Colin and Katya, a new piece of writing by the talented Jack Clover, explores the world of the often vulnerable, occasionally sleazy, people who choose to pursue love not only online but across the world. Clearly conscious that there are a lot of myths to dispel, and a lot of preconceptions to deal with, the play does a wonderful job of revealing the very real kinds of people behind the common stereotypes of trophy wives and seedy old men. In short, exhibiting the people behind the dating profiles, and the many different reasons why a person might pursue love and marriage abroad. Though the play certainly has many fantastic moments of comedy, the actual plot deals with a number of really quite heavy themes – abuse, grief, divorce, family life, the hopeful search for love, the pain of being misled in a relationship. However, Clover’s script approaches these sensitive subjects with a lightness of touch and alternates swiftly between this and the comedic aspect, in a way that does not diminish the weight of the more serious issues at hand.
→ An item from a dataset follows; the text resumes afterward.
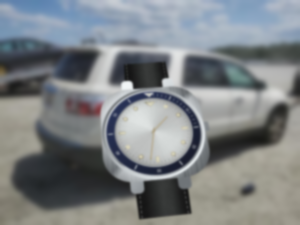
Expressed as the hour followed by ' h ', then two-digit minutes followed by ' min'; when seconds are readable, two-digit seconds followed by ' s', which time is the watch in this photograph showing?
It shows 1 h 32 min
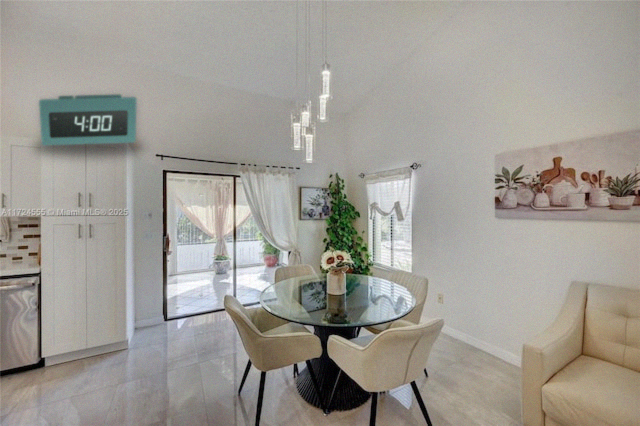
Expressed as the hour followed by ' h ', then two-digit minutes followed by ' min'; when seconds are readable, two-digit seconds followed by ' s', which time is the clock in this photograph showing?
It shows 4 h 00 min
Unsurprisingly, the main characters are a pair called, yes, Colin and Katya. Katya, the female lead played by Daisy Hayes, is a Ukrainian women looking for something meaningful, having recently left a physically abusive and controlling marriage. Hayes’ performance is beautifully earnest and delicate, as the brave, intelligent Katya, who certainly does not go into the process wearing rose-tinted glasses. After speaking online for several months, Katya travels to Essex, the United Kingdom, to meet the shy and quietly romantic Colin, played by Tom Curzon. Over the course of her stay, the two characters develop a unique and caring connection, and both are forced to question the validity of the relationship, and deal with the judgement of others about how they met. The rapid development of the pair’s ostensibly unconventional relationship is really quite personal, and Curzon and Hayes’ performance was impressively realistic and believable. Ell Potter also gave an excellent performance as the overly-involved ex-wife, and mother to Colin’s daughter, who can’t help but degrade Colin for “going on SlavicSlag.com”. Brilliant.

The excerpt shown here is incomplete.